■ **OBJECTIVES**
• A. Check these three statements against the Space Launch System text. For each one, answer yes or no and quote the words from the text that settle it. (i) The Space Launch System was meant to fly in 2016. (ii) The Space Launch System has already made at least one flight. (iii) Two billion dollars would pay for 22 launches of a SpaceX Falcon Heavy.
• B. Write the next paragraph of the Space Launch System text, starting right after its final sentence.

___ TEXT SHOWN ___

Well, not exactly we. Congress has made the Russians the leaders in launching men and women into space.

How in the world has Congress frozen us out of space? Specifically, human space? In 2010 NASA was forced by Congress and the Senate to commit roughly $2 billion a year to a rocket that was supposed to fly in 2016, but that is not actually going to take off until 2021 or later. It’s called the Space Launch System, a rocket conceived by Senator Richard Shelby and a host of lobbyists and collaborators in Congress and the Senate. Its purpose? To provide jobs in Shelby’s home state, Alabama. That Space Launch System, sometimes derisively called the Senate Launch System, has never flown. If it ever does, it will cost between $1 billion and $2 billion per flight. More than any nation can afford for a full-scale space program. Two billion dollars is the cost of 22 launches of a SpaceX Falcon Heavy. Yes, 22 launches.

Until now all of our moon plans and our plans for Europa have been forced  to use this SLS, the rocket that does not yet exist and that is too expensive to fly. This puts all our moon and Europa missions off into the distant future and makes the moon plan more expensive than any nation on earth can afford. Bridenstine is edging toward breaking that log jam. SpaceX already has a heavy lift rocket flying—the Falcon Heavy. And SpaceX has another even bigger launch system up its sleeve—the BFR and the 100-passenger space ship that the BFR will launch, the Starship. The Starship prototype is due to begin taking off and landing within a month. On the other hand, NASA’s Space Launch System is scheduled for some time between 2021 and never.

___ RECORD EXTRACTS ___

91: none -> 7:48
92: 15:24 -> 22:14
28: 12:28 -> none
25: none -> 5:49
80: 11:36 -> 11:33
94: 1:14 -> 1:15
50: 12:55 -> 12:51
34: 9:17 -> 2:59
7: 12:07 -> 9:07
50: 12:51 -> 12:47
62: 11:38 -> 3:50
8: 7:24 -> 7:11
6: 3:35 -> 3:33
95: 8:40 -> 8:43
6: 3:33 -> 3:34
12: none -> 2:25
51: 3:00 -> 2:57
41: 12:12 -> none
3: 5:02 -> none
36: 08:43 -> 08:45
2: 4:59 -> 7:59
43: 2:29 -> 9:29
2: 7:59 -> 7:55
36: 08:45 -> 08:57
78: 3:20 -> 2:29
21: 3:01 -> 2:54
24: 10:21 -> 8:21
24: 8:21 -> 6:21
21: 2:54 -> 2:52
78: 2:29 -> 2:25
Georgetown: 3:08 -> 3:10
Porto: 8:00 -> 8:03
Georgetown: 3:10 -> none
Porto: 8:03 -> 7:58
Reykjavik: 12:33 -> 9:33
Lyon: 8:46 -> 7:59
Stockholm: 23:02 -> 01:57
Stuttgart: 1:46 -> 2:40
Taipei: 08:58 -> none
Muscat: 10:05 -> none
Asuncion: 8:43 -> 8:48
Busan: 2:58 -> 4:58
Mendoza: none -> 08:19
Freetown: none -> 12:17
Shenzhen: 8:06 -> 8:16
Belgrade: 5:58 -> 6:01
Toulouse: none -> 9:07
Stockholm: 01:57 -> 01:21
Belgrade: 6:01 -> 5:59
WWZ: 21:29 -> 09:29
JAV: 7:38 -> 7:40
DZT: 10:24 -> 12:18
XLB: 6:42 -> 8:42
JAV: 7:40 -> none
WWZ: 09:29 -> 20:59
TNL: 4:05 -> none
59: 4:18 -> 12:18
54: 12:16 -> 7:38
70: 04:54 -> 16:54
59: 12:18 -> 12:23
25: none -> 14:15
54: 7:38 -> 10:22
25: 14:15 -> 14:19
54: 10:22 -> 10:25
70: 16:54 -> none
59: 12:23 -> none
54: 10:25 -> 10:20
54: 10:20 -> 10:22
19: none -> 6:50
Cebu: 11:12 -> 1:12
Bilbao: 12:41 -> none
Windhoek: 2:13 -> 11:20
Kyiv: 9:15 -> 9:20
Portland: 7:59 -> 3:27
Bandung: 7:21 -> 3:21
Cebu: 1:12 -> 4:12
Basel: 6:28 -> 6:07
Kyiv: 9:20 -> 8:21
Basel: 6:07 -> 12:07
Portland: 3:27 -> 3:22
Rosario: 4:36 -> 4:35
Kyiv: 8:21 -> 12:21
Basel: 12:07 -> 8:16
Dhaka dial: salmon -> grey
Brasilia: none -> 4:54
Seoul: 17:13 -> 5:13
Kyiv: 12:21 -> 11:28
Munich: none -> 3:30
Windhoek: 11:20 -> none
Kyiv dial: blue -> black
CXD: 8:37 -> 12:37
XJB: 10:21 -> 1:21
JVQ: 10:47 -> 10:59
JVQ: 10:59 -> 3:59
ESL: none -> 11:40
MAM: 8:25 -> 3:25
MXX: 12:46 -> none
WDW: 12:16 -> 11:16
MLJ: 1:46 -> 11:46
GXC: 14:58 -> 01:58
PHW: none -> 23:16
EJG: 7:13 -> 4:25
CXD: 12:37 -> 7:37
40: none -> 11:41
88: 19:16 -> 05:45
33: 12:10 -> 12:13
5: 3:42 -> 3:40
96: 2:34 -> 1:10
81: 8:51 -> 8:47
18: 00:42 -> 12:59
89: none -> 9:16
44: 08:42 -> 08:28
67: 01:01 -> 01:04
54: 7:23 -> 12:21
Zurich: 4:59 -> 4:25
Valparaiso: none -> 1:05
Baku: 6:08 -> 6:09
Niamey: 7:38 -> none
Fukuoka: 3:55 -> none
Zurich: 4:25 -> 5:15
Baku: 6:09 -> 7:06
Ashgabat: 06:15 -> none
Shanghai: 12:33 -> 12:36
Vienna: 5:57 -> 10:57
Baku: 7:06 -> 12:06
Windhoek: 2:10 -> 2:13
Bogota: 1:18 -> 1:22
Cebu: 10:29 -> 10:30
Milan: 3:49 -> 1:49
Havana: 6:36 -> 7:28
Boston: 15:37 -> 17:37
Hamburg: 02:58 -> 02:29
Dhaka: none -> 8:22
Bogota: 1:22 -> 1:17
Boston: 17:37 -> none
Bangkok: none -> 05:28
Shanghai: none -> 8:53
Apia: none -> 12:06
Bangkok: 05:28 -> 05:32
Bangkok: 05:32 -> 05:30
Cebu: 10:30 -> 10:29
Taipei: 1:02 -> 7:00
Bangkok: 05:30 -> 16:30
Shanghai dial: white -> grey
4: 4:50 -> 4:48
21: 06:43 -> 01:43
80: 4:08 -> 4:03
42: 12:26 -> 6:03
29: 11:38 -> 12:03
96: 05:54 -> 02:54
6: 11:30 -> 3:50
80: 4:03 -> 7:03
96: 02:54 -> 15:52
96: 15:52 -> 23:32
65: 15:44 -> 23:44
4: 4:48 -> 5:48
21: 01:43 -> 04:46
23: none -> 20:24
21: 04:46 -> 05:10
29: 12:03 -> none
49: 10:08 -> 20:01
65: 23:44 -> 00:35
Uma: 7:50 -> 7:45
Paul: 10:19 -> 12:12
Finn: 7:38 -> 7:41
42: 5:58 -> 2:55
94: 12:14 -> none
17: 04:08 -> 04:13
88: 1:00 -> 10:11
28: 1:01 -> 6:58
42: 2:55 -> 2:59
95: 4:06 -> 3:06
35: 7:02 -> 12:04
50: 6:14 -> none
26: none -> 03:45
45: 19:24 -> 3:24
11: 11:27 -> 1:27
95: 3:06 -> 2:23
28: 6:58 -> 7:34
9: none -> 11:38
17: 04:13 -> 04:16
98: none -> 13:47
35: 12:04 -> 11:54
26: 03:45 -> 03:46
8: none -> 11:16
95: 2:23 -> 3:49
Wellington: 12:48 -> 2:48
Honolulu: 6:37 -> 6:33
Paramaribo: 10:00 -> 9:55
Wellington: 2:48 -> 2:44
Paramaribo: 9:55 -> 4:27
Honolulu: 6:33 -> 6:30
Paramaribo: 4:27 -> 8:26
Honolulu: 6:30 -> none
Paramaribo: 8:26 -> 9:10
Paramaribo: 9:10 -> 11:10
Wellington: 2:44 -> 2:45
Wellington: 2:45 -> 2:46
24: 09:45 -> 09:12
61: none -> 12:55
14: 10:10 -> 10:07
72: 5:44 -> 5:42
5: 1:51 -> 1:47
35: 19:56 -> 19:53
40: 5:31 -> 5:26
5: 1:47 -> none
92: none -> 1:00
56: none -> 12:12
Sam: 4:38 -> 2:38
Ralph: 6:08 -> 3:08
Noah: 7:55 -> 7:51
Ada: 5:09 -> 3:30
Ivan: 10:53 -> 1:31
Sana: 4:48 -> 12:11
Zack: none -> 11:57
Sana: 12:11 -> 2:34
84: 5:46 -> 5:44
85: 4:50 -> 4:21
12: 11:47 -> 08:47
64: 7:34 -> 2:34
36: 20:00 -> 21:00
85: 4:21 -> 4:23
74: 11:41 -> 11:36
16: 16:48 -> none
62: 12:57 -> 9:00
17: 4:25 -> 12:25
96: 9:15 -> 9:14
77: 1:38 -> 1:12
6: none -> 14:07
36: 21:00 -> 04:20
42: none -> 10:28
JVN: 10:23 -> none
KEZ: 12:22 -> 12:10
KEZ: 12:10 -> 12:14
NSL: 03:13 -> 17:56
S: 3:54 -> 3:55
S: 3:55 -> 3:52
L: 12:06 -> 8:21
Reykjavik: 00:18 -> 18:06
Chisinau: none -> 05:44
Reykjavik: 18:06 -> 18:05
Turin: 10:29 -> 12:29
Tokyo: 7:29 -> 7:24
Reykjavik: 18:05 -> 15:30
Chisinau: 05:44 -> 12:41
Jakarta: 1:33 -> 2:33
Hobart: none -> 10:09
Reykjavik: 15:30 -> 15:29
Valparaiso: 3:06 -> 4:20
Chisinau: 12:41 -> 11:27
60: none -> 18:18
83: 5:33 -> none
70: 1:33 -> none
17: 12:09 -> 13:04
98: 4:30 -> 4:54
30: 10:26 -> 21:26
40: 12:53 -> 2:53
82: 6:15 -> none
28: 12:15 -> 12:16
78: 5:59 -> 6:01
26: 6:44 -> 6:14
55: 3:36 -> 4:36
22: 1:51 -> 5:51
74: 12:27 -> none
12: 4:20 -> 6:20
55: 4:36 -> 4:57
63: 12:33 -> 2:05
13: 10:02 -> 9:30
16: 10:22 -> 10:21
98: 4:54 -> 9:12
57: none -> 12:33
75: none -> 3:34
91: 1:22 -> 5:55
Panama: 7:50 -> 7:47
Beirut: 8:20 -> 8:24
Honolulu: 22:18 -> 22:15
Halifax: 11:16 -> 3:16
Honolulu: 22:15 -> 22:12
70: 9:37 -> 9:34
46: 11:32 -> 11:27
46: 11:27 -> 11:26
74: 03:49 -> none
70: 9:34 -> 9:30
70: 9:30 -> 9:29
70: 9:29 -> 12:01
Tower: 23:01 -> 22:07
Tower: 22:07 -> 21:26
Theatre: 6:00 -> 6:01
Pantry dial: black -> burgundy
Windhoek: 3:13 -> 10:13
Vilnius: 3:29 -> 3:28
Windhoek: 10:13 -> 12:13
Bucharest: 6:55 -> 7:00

___

■ **WRITTEN ANSWERS**
• A.
(i) Yes: "a rocket that was supposed to fly in 2016"
(ii) No: "That Space Launch System, sometimes derisively called the Senate Launch System, has never flown."
(iii) Yes: "Two billion dollars is the cost of 22 launches of a SpaceX Falcon Heavy."

• B.
What has nudged Bridenstine toward this earth-shuddering path? The president needs a show of his powers before the 2020 election. He wants Americans to land on the moon. He has put vice president Mike Pence in charge of achieving this. It appears that Pence and Bridenstine are slowly but surely realizing that a hugely expensive Frankenrocket, the Space Launch System, is gumming up the works. And they may be realizing that there are rockets ready to launch manned human projects now, today.  

The Space Development Steering Committee’s Bloom says, “We hope that Pence and Bridenstine realize something else. It is not enough to orbit the moon and look helplessly at its surface a hundred miles below you. We need to do something that’s never been done before. We need to set up housekeeping on the moon. We need to plant a real estate development.” Concludes Bloom, “If it helps to get the budget shifts this would take, perhaps we could call the first moon village  Trumptown”.